Some parts of this algorithm are very similar to the method proposed in a previous paper, but the goal is entirely different. While the previous approach constitutes a very powerful segmentation algorithm moving pixels to cluster objects in an image towards a central point, the condensation points here directly carry object properties, and through the choice of the potential functions the clustering space can be completely detached from the input space. The latter has big implications for the applicability to the sparse detector data with overlapping particles, but also does not distinguish conceptually between “stuff” and “things”, providing a new perspective on one-shot panoptic segmentation.
But coming back to particle reconstruction, as shown in the corresponding paper, Object Condensation can outperform classic particle reconstruction algorithms even on simplified problems that are quite close to the idealistic assumptions of the classic algorithm. Therefore, it provides an alternative to classic reconstruction approaches directly from hits.

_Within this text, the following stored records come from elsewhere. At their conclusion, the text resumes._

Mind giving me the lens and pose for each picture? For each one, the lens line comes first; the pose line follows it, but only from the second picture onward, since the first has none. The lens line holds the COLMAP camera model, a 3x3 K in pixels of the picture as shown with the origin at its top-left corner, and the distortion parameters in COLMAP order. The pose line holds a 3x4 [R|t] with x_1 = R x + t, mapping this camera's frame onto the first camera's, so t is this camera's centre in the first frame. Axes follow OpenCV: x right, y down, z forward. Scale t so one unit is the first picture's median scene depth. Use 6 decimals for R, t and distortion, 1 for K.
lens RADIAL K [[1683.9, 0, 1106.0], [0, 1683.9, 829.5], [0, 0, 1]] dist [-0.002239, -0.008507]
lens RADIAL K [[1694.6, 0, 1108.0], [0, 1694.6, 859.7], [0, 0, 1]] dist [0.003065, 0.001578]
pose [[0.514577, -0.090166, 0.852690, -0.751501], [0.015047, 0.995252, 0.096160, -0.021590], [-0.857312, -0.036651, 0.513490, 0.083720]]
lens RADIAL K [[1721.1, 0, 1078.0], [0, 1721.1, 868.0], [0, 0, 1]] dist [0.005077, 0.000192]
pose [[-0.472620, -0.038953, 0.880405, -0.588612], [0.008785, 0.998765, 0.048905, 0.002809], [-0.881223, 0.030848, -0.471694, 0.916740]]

Based on this promising study, there is work ongoing to extend the approach to simulated events in the High Granularity Calorimeter, a planned new sub-detector of the CMS experiment at CERN, with about 2 million sensors, covering the particularly challenging forward region close to the incident beams, where most particles are produced. Compared to the published proof-of-concept, this realistic environment is much more challenging and requires the optimisation of the network structures and even more custom TensorFlow operations that can be found in the developing repository on github, using DeepJetCore as an interface to data formats commonly used in high-energy physics. Right now, there is a particular focus on implementing fast k-nearest-neighbour algorithms, a crucial building block for GravNet, that can handle the large input dimensionality, but also ragged implementations of other operations as well as implementations of the Object Condensation loss can be found there.
Conclusion
To conclude, the application of deep neural networks to reconstruction tasks is exhibiting a shift from refining classically reconstructed particles to reconstructing the particles and their properties directly, in an optimizable and highly parallelizable way to meet the person-power and computing challenges in the future. This development will give rise to more custom implementations, and will be using more of the bleeding edge features in TensorFlow and tf.keras such as ragged data structures, so that a closer contact between high-energy physics reconstruction developers and TensorFlow developers is foreseeable.
Acknowledgements
I would like to acknowledge the support of Thiru Palanisamy and Josh Gordon at Google for their help with the blog post collaboration and with providing active feedback.